- To be done: Update the listing below, replacing "legible" with "readable" and leaving everything else unchanged. Omit the pictures from your version.

━━━ Dataset rows

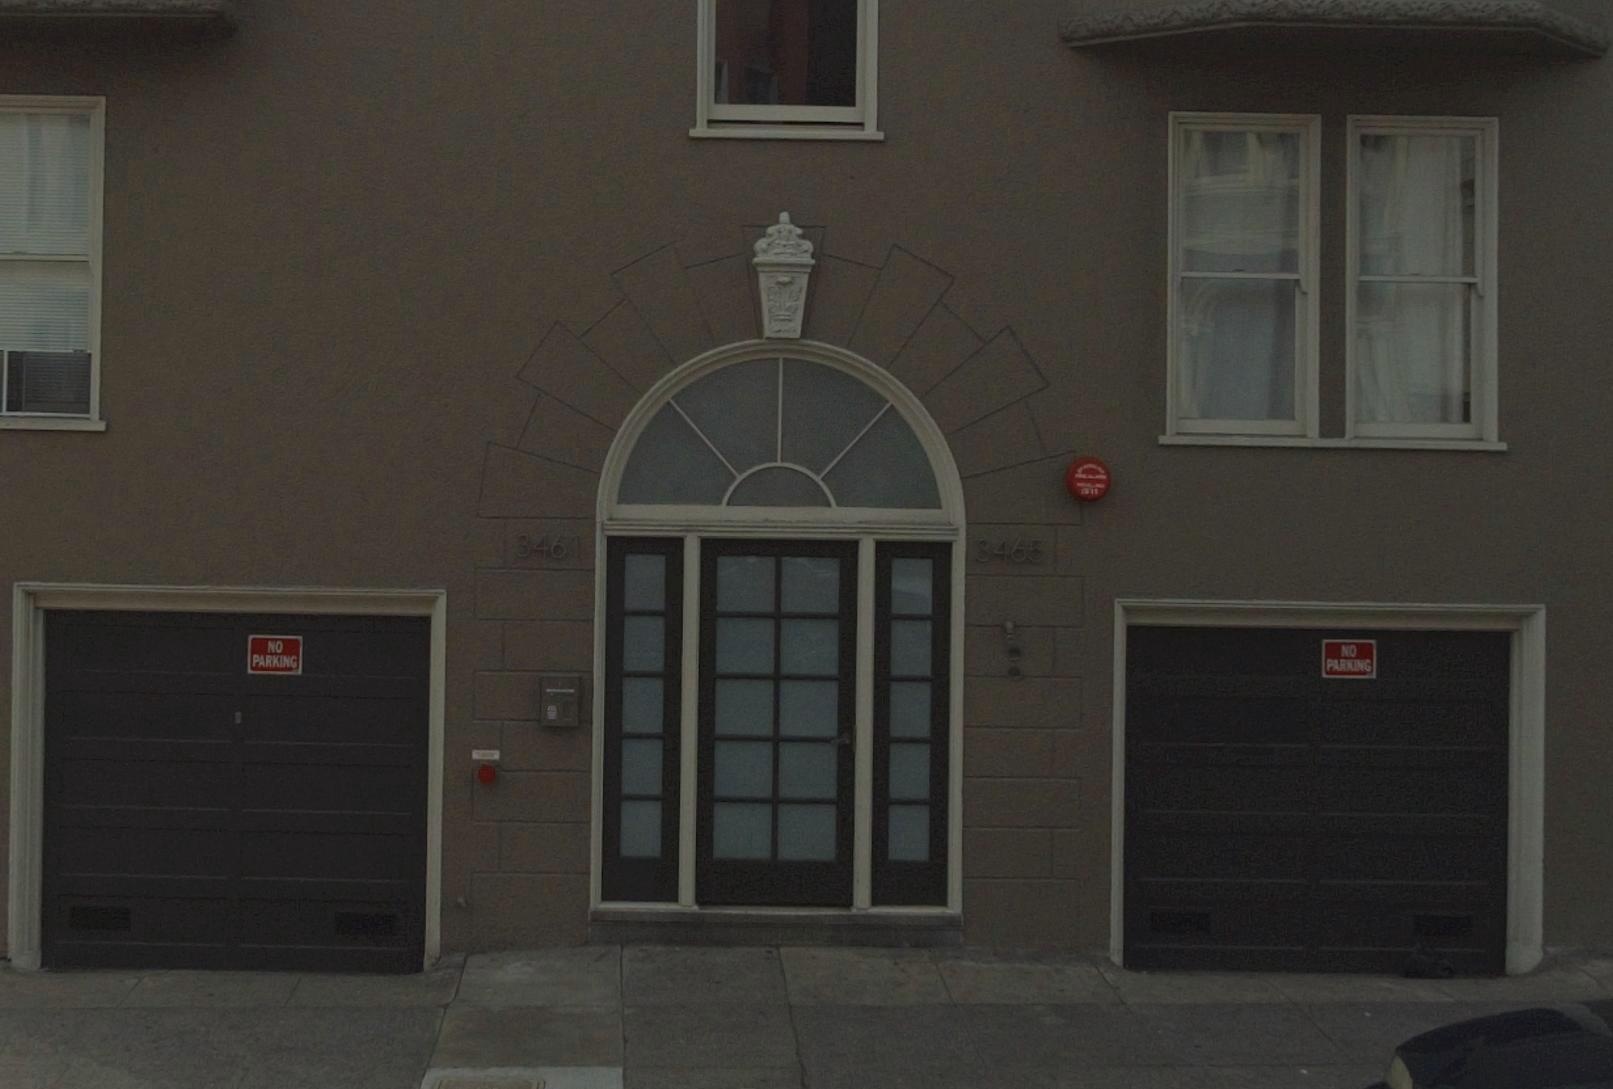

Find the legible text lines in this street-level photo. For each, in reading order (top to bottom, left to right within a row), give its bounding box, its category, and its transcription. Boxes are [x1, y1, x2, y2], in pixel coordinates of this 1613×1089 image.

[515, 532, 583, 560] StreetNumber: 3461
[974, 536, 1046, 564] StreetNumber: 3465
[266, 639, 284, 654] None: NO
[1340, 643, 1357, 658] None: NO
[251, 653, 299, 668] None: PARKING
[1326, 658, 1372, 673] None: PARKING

━━━━━━

- Expected output:
Find the readable text lines in this street-level photo. For each, in reading order (top to bottom, left to right within a row), give its bounding box, its category, and its transcription. Boxes are [x1, y1, x2, y2], in pixel coordinates of this 1613×1089 image.

[515, 532, 583, 560] StreetNumber: 3461
[974, 536, 1046, 564] StreetNumber: 3465
[266, 639, 284, 654] None: NO
[1340, 643, 1357, 658] None: NO
[251, 653, 299, 668] None: PARKING
[1326, 658, 1372, 673] None: PARKING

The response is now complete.